Der SCI-Day richtet 2019 das Augenmerk auf die Inklusion von Menschen mit Querschnittlähmung. Im Alltag hängt die Inklusion sehr davon ab, wie zum Beispiel Wohnung, Arbeitsplatz und öffentliche Verkehrsmittel ausgestattet sind. Ein weiterer wichtiger Faktor sind die Menschen im Umfeld des Querschnittgelähmten und ihre Bereitschaft, Inklusion zu verwirklichen.    

"Durch eine optimale chirurgische Erstversorgung von Rückenmarks-verletzungen steigt die Chance, dass funktionelle Einschränkungen wie Lähmungen möglichst gering ausfallen", betont Andreas Badke, "Damit bessern sich natürlich auch die Voraussetzungen für die Inklusion. Wie viel möglich ist, zeigen Sportevents, an denen Querschnittgelähmte teilhaben, etwa die Handbike Challenge, die die BG Klinik gemeinsam mit der Universität Tübingen und Industriepartnern jedes Jahr organisiert.

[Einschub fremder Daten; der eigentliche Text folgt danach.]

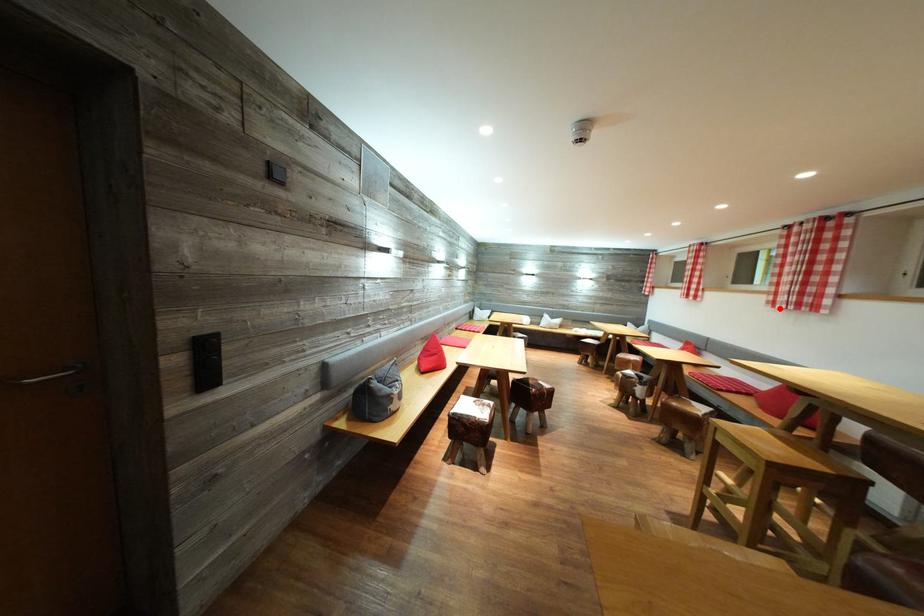
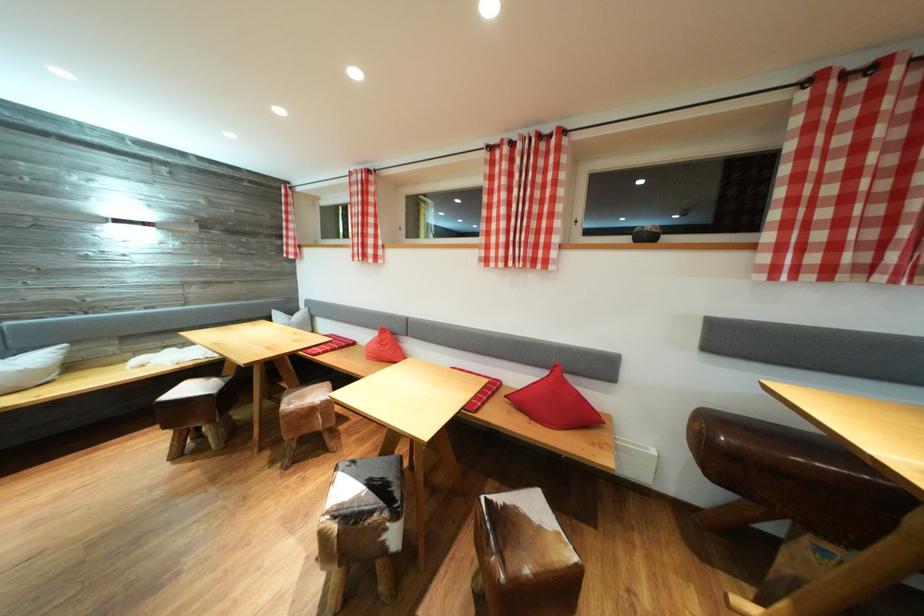
Locate, in the second image, the point that corresponds to the highlighted location in the first image.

Das ist gelebte Inklusion."  

Der SCI-Day wird von der International Spinal Cord Society (ISCoS) mit dem Ziel ausgerufen, in der Öffentlichkeit das Bewusstsein für die Anliegen Querschnittgelähmter zu stärken. Die Gesellschaft vernetzt Kliniken und Wissenschaftler aus 87 Nationen miteinander.